Monday, January 18, 2016

Re: [Avid-L2] Current Day Reliability of SR Tape Stock?

 

Check your stock source. When the tsunami hit in Japan and the main SR tape factory went offline, there was a rush on SR tape here in the states. I managed to secure a bunch of new stock, which has all been fine. But I also managed to secure a bunch of de-magnetized used stock. This has been the source of any errors I've seen outside of machines being out of spec (which in my experience is so much rarer than ever before - the SR decks (5500) have been the most solid decks I've ever used). I think SR tape is so tightly packed with particles that de-magnetizing either doesn't quite get it or manages to damage the tape in spots. Luckily I haven't had to use any of this stock in critical use - and I still have a bunch of stock left over from that rush a few years ago. The industry took it upon ourselves at that moment to up our game into file based delivery for the most part. I honestly think if that flood didn't happen, the file based delivery thing would not have taken off so rapidly.

On Mon, Jan 18, 2016 at 6:01 PM, John Moore bigfish@pacbell.net [Avid-L2] <Avid-L2@yahoogroups.com> wrote:
 

I've been working on a four episode series and we've had at least 3 instances of tape hits and or bad tape on the master clones.  On most I could either relay the video or worst case reblack the tape and reoutput.  One tape I definitely confirmed tape damage as it still showed the hit at approximately the same time code after being reblacked.  To me 3 out of 4 episodes with clone issues tape hits and or channel errors would point to a faulty machine.  The facility has recently had the machines serviced with new heads as needed so I'm at a loss to explain all the tape issues.  In my personal experience with SR tape over the last 10 years or so I've only had a handful of damaged tapes.  I've had issues with Avid punch outs causing a tape anomaly at the out point but that can be repaired with an assemble edit.

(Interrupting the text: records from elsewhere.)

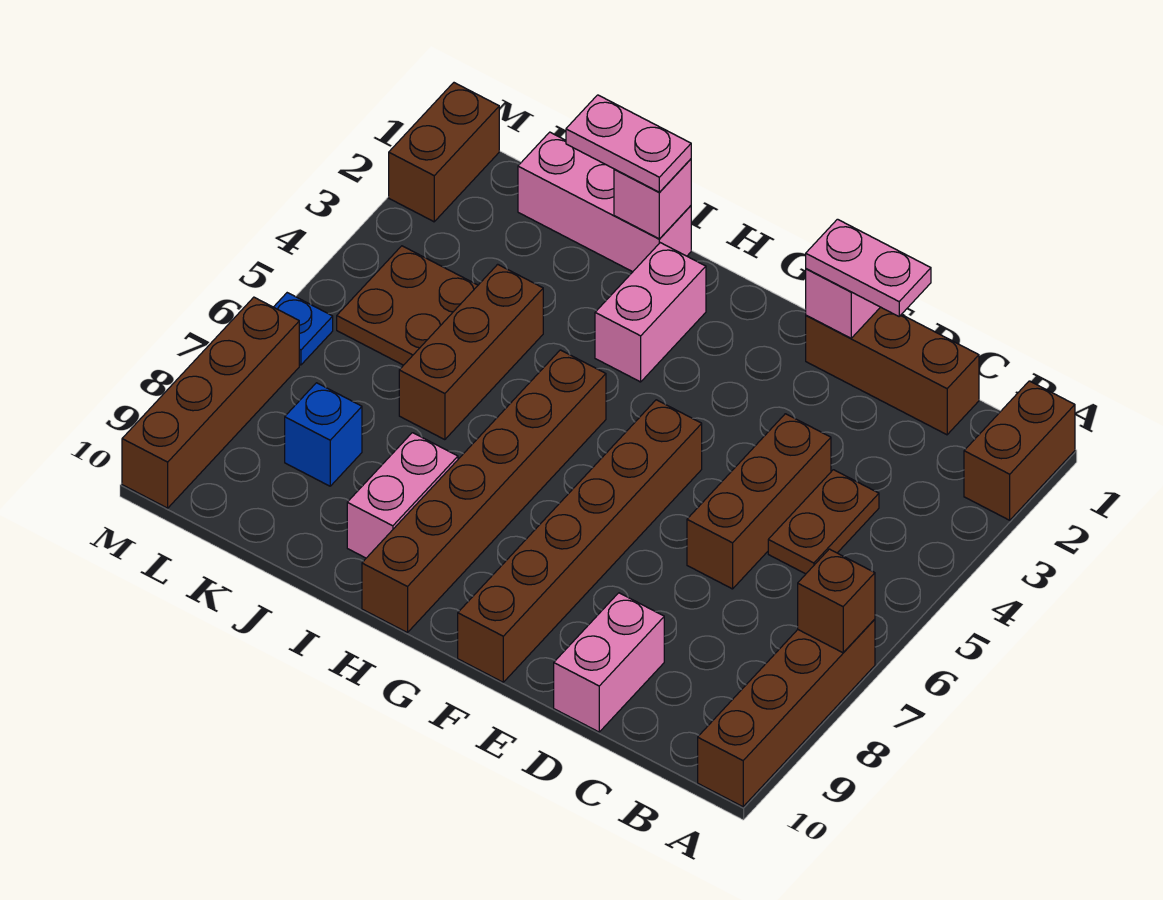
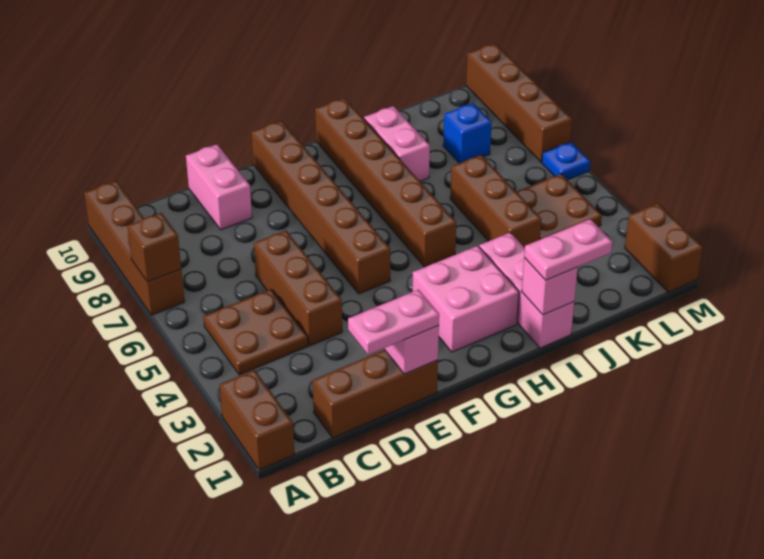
brown 1x2 plate [768,470,879,574] -> brown 2x2 plate [204,289,308,375]
pink 1x2 brick [595,243,706,382] -> pink 2x2 brick [413,246,519,352]
pink 1x3 brick [518,132,691,272] -> pink 1x3 brick turned to [479,233,574,348]

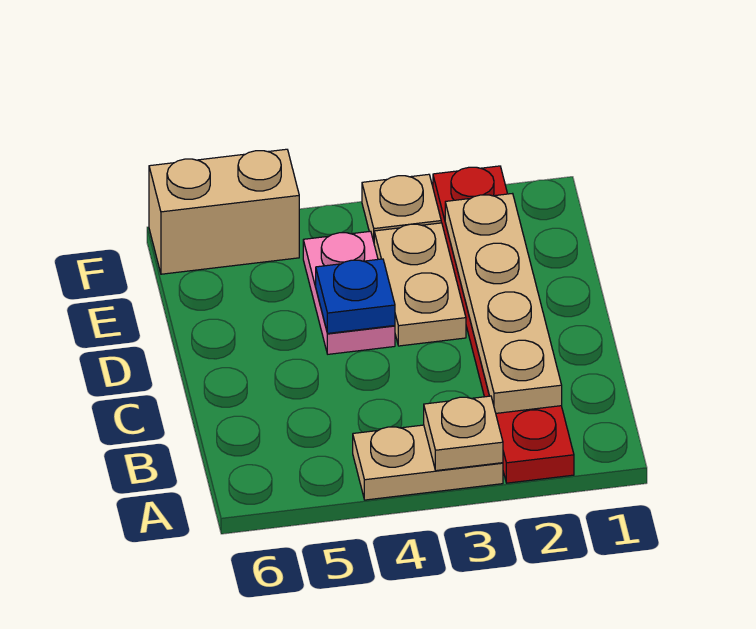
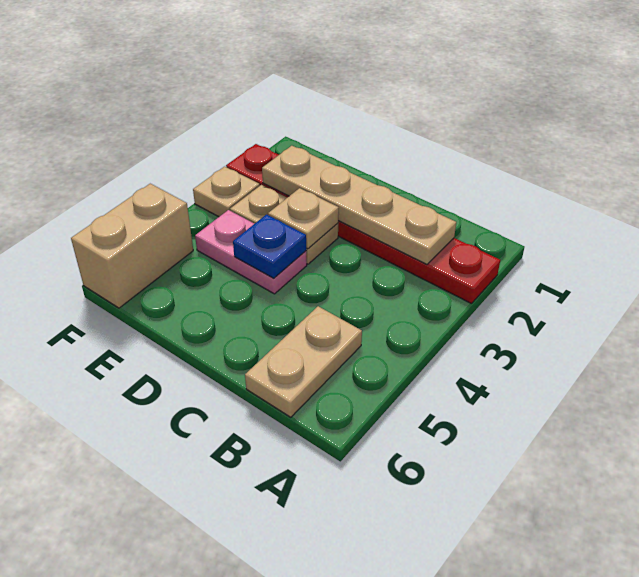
tan 1x2 plate [353,425,503,500] -> tan 1x2 plate moved to [245,306,362,417]
tan 1x1 plate [424,396,503,471] -> tan 1x1 plate moved to [268,188,339,249]

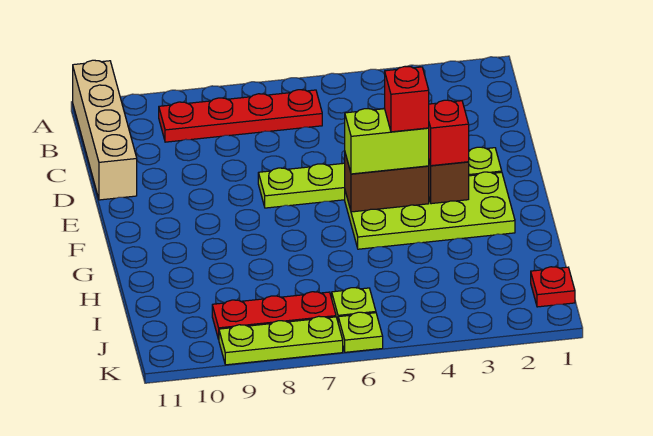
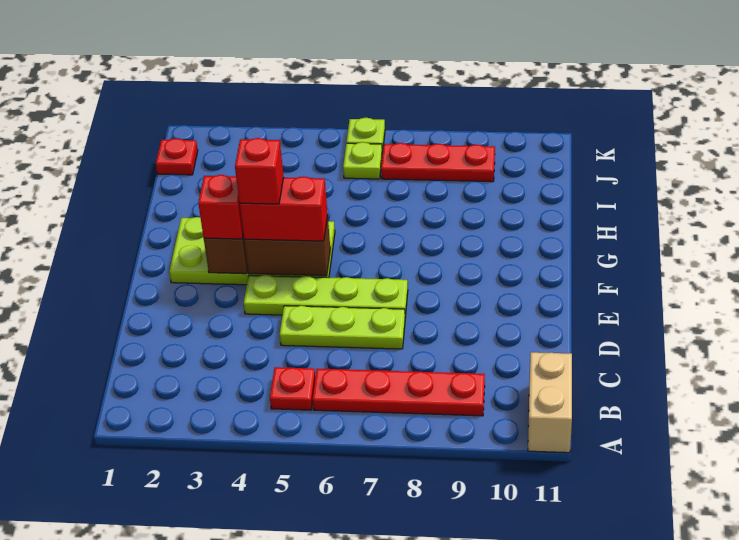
tan 1x4 brick [73,60,137,200] -> tan 1x2 brick [528,352,572,453]
none -> red 1x1 plate [270,367,315,410]
lime 1x6 plate [258,147,502,208] -> lime 1x4 plate [244,275,408,317]
lime 1x2 brick [345,109,429,174] -> red 1x2 brick [240,176,328,241]
lime 1x3 plate [219,316,343,365] -> lime 1x3 plate moved to [280,306,405,349]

The dub facility told me that "Everyone" knows there is a certain percentage of SR stock that will be bad and even the networks are aware of this.  I can't refute the experience of another person or facility but that just hasn't been my experience.  I was also told that bad tape stock is so common the Tape vendors will no longer warranty SR tape stock and you have to return it directly to Sony for any warranty related issue.  I've never heard of this before but I'm not in the tape dubbing business.

I spoke with a co worker who actually managed a dub facility from 2006 to 2012 and he said in that entire time they probably had 5 tapes that were actually damaged.  So I'm curious is there nowadays more problems with SR stock than I've been experiencing?  Could the EOL of SR decks contribute a lower quality of available tape stock.  We are talking new stock not the used evaluated stock.  I'm curious what others have been experiencing with SR tapes and also machine to machine interchange.